Why speed humps and roadside barriers are a godsend to West Auckland school students

A pedestrian crossing and trial barriers are keeping school children safe from motorists. (Supplied / NZME)

Every school day between 3pm and 3.30pm, more than 2300 students leave one of the six schools within an 800m radius in Kelston.

The traffic for St Leonards Road School, Kelston Primary, Kelston Intermediate, Kelston Boys’, Kelston Girls’ and Kelston Deaf Education Centre, is bumper-to-bumper from 2.30pm-4pm as parents scramble for parking to pick up their children and students start to make their way home.

Add three childcare centres and the potential for accidents is quite extreme.

Fortunately, Kelston is a suburb where units and homes can only go up two storeys, and most residents living in the quiet suburb still have the Kiwi quarter-acre dream.

The majority of students are Māori, Pasifika and Asian.

So how do you keep traffic flowing and retain children’s safety.

Five of the six schools in the Kelston 800 metre zone - missing is Kelston Primary (Supplied / NZME)

Auckland Transport - which is often at the opposite end of pats on the backs - has this time come up trumps for the West Auckland suburb.
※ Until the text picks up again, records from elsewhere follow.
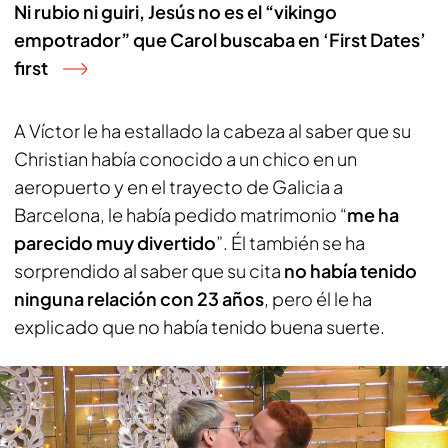
Ni rubio ni guiri, Jesús no es el “vikingo
empotrador” que Carol buscaba en ‘First Dates’
first
A Víctor le ha estallado la cabeza al saber que su
Christian había conocido a un chico en un
aeropuerto y en el trayecto de Galicia a
Barcelona, le había pedido matrimonio “
me ha
parecido muy divertido
”. Él también se ha
sorprendido al saber que su cita
no había tenido
ninguna relación con 23 años
, pero él le ha
explicado que no había tenido buena suerte.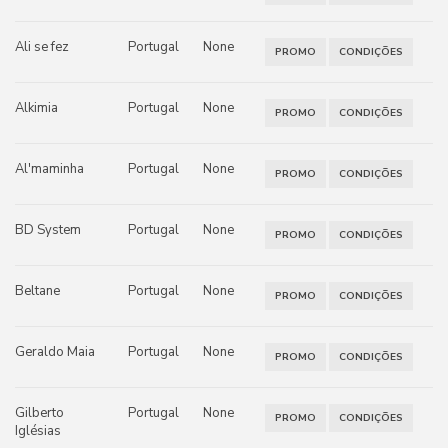
Ali se fez
Portugal
None
PROMO
CONDIÇÕES
Alkimia
Portugal
None
PROMO
CONDIÇÕES
Al'maminha
Portugal
None
PROMO
CONDIÇÕES
BD System
Portugal
None
PROMO
CONDIÇÕES
Beltane
Portugal
None
PROMO
CONDIÇÕES
Geraldo Maia
Portugal
None
PROMO
CONDIÇÕES
Gilberto
Portugal
None
PROMO
CONDIÇÕES
Iglésias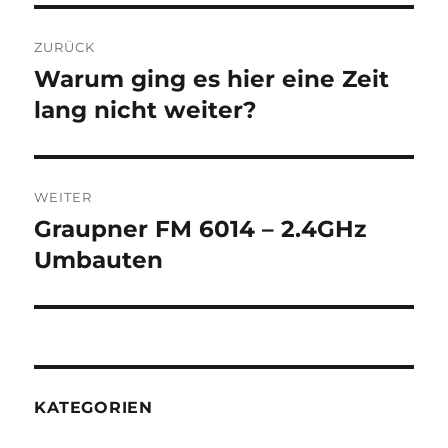
Beitragsnavigation
ZURÜCK
Warum ging es hier eine Zeit
Vorheriger
Beitrag:
lang nicht weiter?
WEITER
Graupner FM 6014 – 2.4GHz
Nächster
Beitrag:
Umbauten
KATEGORIEN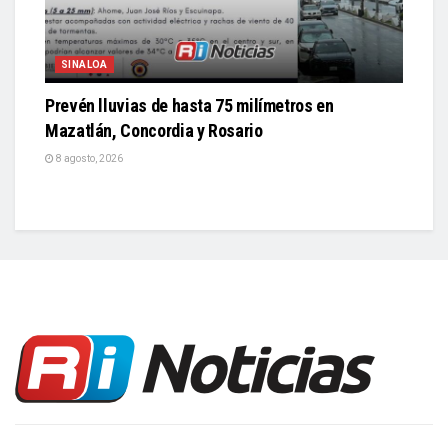
SINALOA
Prevén lluvias de hasta 75 milímetros en
Mazatlán, Concordia y Rosario
8 agosto, 2026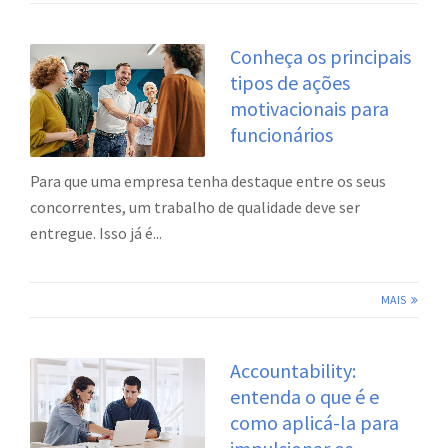
Conheça os principais
tipos de ações
motivacionais para
funcionários
Para que uma empresa tenha destaque entre os seus
concorrentes, um trabalho de qualidade deve ser
entregue. Isso já é...
MAIS
Accountability:
entenda o que é e
como aplicá-la para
In a video, posted to its website, AT outlines the issues uniquely faced by Kelston.

“We’ve worked with the schools in the area. There are six schools and 800m and the schools told us that it’s really busy before and after school. So we’ve worked with them to slow the traffic,” says Allyn Syms, AT’s Streets for People programme director.
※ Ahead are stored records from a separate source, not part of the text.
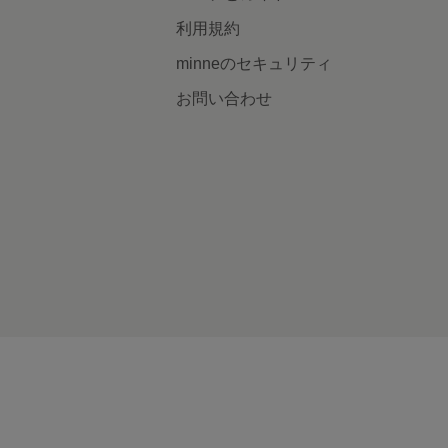
利用規約
minneのセキュリティ
お問い合わせ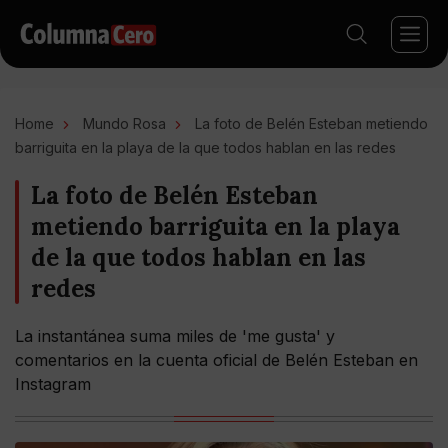
Home
Mundo Rosa
La foto de Belén Esteban metiendo
barriguita en la playa de la que todos hablan en las redes
La foto de Belén Esteban
metiendo barriguita en la playa
de la que todos hablan en las
redes
La instantánea suma miles de 'me gusta' y
comentarios en la cuenta oficial de Belén Esteban en
Instagram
“The cars move pretty fast through this area and there are 2300 kids coming out at three o’clock.

“So we’re just basically making it safe for them to be in this area.

“We’ve received a lot of feedback from the schools and from parents that there are regular near misses.
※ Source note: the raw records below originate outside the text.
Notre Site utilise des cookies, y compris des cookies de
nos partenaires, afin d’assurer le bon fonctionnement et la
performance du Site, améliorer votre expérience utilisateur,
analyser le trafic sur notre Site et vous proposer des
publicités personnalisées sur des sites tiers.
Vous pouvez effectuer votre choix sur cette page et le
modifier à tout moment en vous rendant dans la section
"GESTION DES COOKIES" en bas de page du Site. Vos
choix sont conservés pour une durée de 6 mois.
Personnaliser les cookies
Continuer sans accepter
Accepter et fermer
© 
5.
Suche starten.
“And unfortunately, some students have been hit crossing the road in the past.”

Auckland Transport has barriers to slow traffic along a main road where hundreds of school students walk daily. (Supplied / NZME)

AT has used low-cost temporary installations like planter boxes, concrete bollards and hips to give the students more space so that they can see up and down the street and people who are driving can see them. There are also several speed humps in the 1km school zone to help slow the flow of traffic.

Kelston Intermediate principal Burt Iosia said the project has been a great community-AT collaboration.

He said the student body formed a discussion group to look at the traffic and speed issues after one student was hit by a vehicle.

Students wrote a blueprint, which is now the safety guidelines for the schools in the area.

He said people driving in that Kelston 1km zone need to be mindful that children could just dart across the road from anywhere.